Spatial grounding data
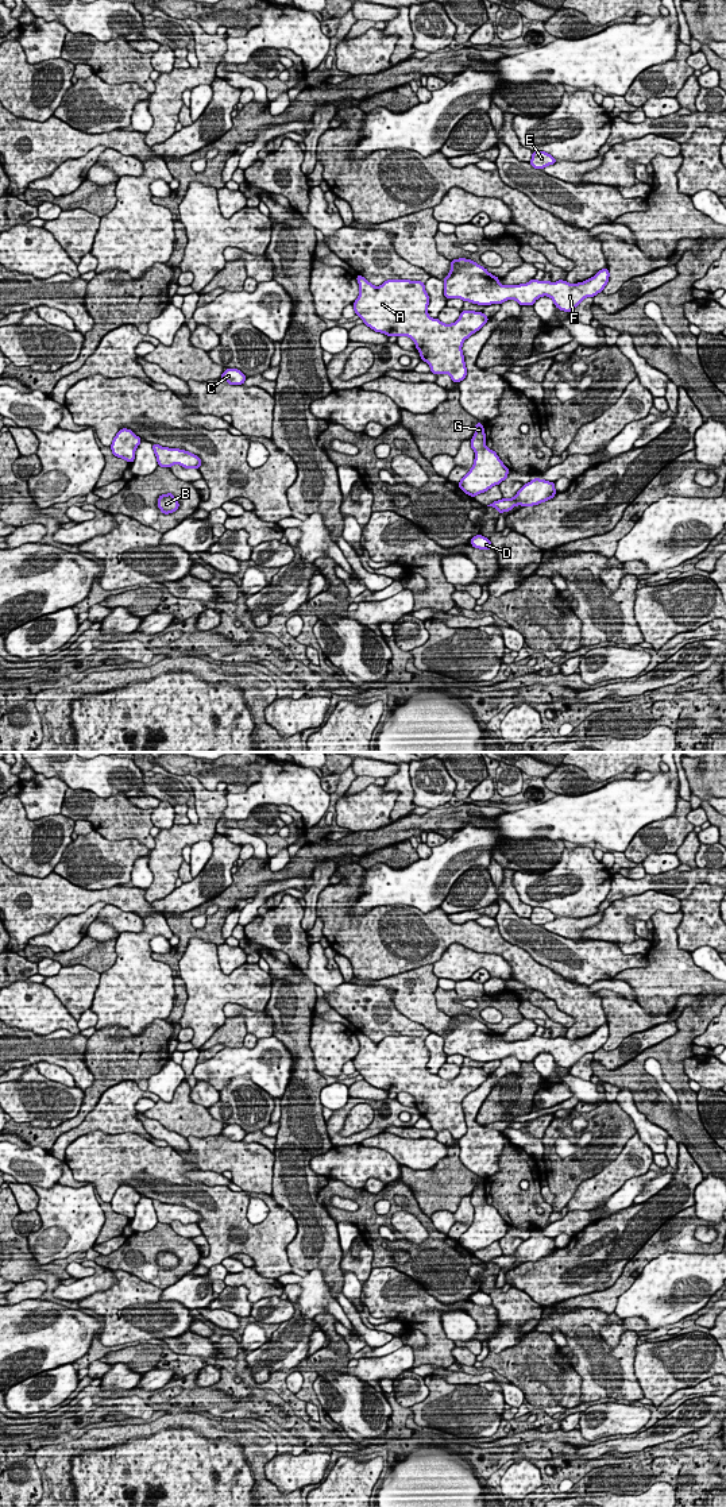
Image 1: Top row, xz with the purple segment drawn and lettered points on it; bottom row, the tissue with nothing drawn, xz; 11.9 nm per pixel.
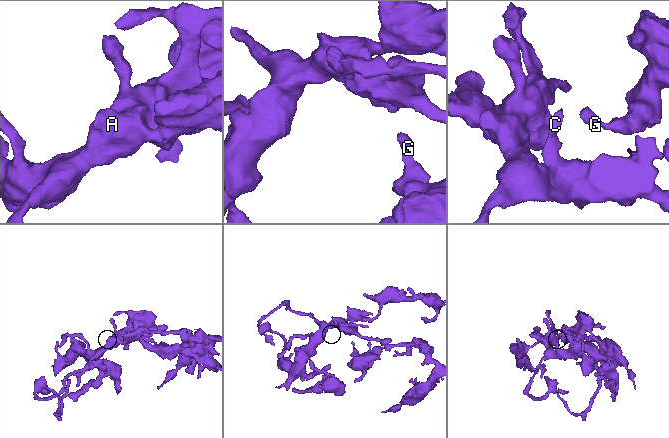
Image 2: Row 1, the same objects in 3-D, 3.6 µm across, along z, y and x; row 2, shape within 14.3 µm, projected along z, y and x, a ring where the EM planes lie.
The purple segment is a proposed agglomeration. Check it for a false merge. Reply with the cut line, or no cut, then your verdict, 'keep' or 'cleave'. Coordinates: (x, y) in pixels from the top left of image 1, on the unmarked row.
no cut | keep

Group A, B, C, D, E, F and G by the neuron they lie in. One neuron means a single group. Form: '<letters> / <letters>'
A B C D E F G

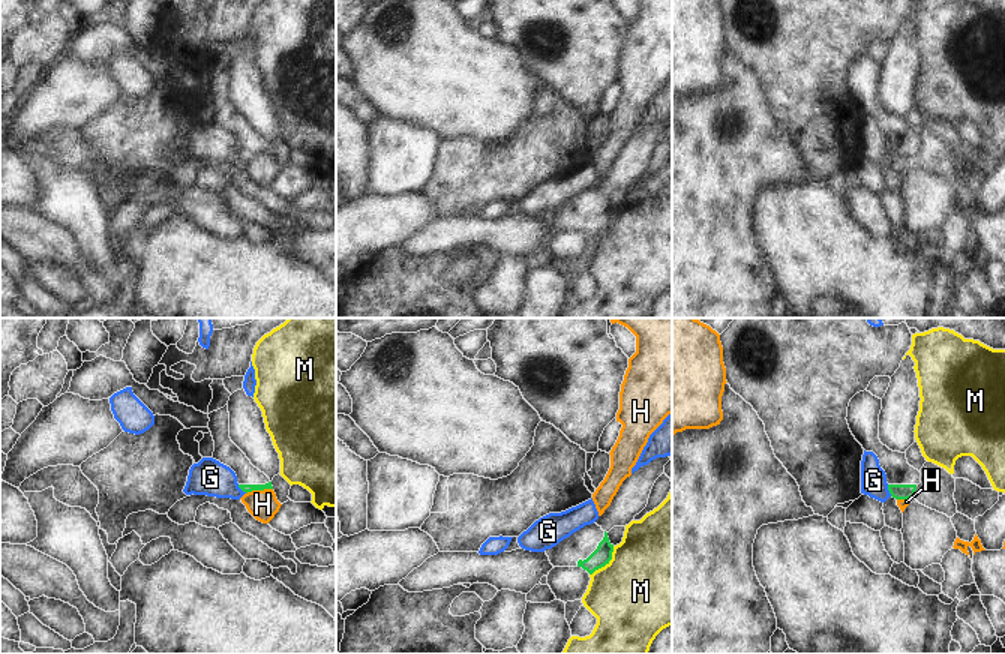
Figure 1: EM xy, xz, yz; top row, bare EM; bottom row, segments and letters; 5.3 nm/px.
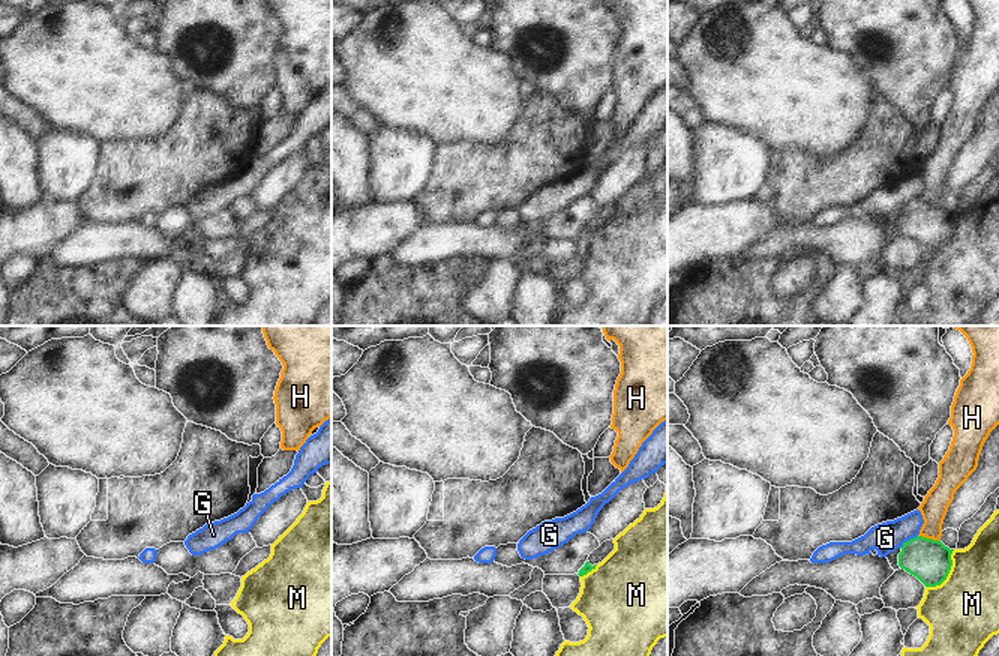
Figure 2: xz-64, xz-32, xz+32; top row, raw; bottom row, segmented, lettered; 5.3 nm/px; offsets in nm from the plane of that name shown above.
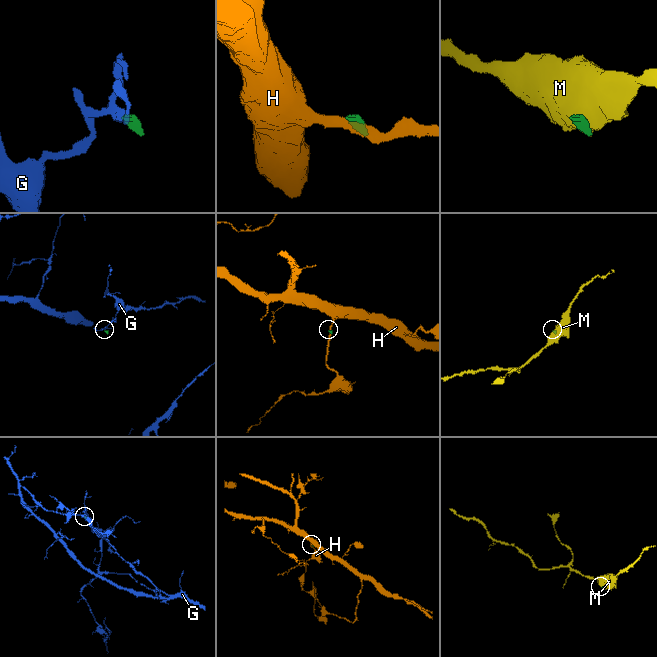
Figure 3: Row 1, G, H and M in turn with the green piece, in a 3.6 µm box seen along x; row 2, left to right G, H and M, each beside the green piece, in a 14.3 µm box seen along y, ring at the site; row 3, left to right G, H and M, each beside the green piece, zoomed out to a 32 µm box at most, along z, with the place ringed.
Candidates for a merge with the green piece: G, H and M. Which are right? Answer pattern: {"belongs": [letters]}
{"belongs": []}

• **WHAT YOU WILL DO**
The word "ring" may appear in lines of the entries. State how many lines hold it, as a number alone.

• **REPLY**
2